Repeat verbatim the lines of the records from the one containing "genus: Zenaida" through the one containing "common name: Bald eagle", both included.

Dataset rows:
☆ ☆ ☆ ☆
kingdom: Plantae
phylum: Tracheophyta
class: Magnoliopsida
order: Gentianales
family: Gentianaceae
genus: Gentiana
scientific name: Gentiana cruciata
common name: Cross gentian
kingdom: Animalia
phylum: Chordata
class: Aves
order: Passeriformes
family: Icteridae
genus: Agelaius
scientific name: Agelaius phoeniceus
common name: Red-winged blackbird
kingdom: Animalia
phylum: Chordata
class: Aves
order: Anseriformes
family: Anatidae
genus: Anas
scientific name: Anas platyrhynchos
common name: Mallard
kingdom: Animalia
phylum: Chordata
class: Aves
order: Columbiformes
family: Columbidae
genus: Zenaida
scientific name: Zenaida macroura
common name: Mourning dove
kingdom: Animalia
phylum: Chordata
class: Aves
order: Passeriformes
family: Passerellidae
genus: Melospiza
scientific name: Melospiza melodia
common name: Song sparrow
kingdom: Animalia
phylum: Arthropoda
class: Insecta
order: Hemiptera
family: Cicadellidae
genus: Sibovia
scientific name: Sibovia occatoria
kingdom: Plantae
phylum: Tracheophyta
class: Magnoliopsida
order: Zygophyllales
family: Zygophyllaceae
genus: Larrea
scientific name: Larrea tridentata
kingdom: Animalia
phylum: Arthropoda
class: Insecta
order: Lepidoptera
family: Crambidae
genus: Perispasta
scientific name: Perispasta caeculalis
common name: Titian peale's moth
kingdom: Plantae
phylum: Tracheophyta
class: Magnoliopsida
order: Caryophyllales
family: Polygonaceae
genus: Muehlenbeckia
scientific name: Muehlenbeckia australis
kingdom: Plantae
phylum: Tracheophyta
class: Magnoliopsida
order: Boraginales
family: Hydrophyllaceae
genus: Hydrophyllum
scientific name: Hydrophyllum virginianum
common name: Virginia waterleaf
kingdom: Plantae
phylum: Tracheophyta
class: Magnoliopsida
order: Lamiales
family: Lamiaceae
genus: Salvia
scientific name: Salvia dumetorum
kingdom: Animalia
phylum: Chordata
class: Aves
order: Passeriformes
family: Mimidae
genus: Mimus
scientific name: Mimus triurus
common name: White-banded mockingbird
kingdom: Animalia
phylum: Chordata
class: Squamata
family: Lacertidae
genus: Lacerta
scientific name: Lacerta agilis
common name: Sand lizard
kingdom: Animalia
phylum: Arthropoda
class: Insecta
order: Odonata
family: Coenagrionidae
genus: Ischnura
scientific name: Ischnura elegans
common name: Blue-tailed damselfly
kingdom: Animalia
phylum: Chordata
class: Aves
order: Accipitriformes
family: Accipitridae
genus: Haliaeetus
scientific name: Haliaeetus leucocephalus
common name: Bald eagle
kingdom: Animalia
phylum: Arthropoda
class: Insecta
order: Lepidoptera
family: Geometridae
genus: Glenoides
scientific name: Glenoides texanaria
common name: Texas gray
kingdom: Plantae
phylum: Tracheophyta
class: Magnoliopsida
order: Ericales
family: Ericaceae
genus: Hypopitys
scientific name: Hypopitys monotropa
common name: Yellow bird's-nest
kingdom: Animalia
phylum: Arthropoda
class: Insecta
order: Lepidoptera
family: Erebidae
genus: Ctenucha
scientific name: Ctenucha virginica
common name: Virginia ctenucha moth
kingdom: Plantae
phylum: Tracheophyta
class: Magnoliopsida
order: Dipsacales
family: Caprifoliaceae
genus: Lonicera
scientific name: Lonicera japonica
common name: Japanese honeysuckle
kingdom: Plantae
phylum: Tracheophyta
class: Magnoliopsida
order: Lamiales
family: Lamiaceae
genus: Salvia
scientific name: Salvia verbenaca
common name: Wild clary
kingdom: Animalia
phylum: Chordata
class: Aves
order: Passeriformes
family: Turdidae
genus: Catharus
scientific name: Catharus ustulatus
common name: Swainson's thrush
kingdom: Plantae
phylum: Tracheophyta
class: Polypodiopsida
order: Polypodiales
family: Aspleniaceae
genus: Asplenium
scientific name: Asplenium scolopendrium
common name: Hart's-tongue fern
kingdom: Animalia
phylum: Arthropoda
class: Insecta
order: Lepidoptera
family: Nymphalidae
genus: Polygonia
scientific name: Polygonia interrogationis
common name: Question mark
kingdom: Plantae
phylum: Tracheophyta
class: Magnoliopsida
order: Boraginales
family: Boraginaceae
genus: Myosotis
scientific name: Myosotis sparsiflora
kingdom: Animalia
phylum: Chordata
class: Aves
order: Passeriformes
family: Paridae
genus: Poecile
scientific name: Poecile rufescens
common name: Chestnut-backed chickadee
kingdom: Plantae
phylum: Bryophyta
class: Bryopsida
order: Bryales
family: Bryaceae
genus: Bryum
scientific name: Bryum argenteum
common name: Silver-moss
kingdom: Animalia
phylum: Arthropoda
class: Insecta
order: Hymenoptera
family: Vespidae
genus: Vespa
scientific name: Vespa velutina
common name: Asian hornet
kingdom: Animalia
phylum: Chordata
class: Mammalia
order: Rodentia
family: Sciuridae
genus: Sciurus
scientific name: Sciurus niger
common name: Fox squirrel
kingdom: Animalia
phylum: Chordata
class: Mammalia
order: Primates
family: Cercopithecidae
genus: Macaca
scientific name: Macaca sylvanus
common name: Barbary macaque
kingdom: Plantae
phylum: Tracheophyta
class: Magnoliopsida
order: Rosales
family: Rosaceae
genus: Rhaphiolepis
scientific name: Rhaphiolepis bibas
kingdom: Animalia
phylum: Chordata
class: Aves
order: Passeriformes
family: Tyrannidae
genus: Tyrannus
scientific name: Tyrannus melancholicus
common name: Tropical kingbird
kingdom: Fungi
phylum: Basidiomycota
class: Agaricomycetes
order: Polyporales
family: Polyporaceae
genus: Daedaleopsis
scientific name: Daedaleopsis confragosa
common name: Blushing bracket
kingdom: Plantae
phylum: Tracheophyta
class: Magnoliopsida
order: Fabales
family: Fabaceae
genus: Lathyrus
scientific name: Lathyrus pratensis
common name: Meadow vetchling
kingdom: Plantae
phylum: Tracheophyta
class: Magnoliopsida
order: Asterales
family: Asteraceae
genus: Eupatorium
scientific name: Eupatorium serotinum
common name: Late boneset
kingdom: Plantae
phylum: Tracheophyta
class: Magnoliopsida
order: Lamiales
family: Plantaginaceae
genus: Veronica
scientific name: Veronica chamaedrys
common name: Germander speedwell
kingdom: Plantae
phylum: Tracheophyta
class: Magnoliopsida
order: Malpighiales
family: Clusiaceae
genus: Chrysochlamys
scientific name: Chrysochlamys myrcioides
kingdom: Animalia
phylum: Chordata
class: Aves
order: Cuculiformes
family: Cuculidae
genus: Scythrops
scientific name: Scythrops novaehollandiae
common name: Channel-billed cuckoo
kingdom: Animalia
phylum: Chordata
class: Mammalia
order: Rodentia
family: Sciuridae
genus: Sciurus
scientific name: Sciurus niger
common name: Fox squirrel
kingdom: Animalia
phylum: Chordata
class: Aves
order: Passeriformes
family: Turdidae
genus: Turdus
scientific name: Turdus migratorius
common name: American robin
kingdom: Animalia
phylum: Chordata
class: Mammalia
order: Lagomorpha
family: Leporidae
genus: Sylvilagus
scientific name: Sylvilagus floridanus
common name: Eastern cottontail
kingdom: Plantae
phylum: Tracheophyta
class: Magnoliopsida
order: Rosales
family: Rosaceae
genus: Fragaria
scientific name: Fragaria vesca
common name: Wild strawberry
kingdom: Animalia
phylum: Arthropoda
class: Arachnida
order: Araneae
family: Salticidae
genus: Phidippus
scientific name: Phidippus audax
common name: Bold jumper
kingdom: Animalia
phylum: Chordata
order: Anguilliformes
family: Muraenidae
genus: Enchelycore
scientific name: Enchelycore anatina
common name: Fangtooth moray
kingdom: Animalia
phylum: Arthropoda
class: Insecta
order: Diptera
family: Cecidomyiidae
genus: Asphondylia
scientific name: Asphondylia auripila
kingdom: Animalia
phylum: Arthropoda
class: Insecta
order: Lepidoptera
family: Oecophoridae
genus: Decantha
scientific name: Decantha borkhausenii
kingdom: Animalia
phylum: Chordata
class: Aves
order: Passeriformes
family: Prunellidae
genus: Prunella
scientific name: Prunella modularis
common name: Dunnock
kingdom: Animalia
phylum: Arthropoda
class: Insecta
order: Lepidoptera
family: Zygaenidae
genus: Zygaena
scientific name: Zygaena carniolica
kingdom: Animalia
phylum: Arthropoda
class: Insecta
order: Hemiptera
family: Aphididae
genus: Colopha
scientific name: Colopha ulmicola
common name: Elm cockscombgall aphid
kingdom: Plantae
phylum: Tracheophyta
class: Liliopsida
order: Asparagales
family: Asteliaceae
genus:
☆ ☆ ☆ ☆
Final result:
genus: Zenaida
scientific name: Zenaida macroura
common name: Mourning dove
kingdom: Animalia
phylum: Chordata
class: Aves
order: Passeriformes
family: Passerellidae
genus: Melospiza
scientific name: Melospiza melodia
common name: Song sparrow
kingdom: Animalia
phylum: Arthropoda
class: Insecta
order: Hemiptera
family: Cicadellidae
genus: Sibovia
scientific name: Sibovia occatoria
kingdom: Plantae
phylum: Tracheophyta
class: Magnoliopsida
order: Zygophyllales
family: Zygophyllaceae
genus: Larrea
scientific name: Larrea tridentata
kingdom: Animalia
phylum: Arthropoda
class: Insecta
order: Lepidoptera
family: Crambidae
genus: Perispasta
scientific name: Perispasta caeculalis
common name: Titian peale's moth
kingdom: Plantae
phylum: Tracheophyta
class: Magnoliopsida
order: Caryophyllales
family: Polygonaceae
genus: Muehlenbeckia
scientific name: Muehlenbeckia australis
kingdom: Plantae
phylum: Tracheophyta
class: Magnoliopsida
order: Boraginales
family: Hydrophyllaceae
genus: Hydrophyllum
scientific name: Hydrophyllum virginianum
common name: Virginia waterleaf
kingdom: Plantae
phylum: Tracheophyta
class: Magnoliopsida
order: Lamiales
family: Lamiaceae
genus: Salvia
scientific name: Salvia dumetorum
kingdom: Animalia
phylum: Chordata
class: Aves
order: Passeriformes
family: Mimidae
genus: Mimus
scientific name: Mimus triurus
common name: White-banded mockingbird
kingdom: Animalia
phylum: Chordata
class: Squamata
family: Lacertidae
genus: Lacerta
scientific name: Lacerta agilis
common name: Sand lizard
kingdom: Animalia
phylum: Arthropoda
class: Insecta
order: Odonata
family: Coenagrionidae
genus: Ischnura
scientific name: Ischnura elegans
common name: Blue-tailed damselfly
kingdom: Animalia
phylum: Chordata
class: Aves
order: Accipitriformes
family: Accipitridae
genus: Haliaeetus
scientific name: Haliaeetus leucocephalus
common name: Bald eagle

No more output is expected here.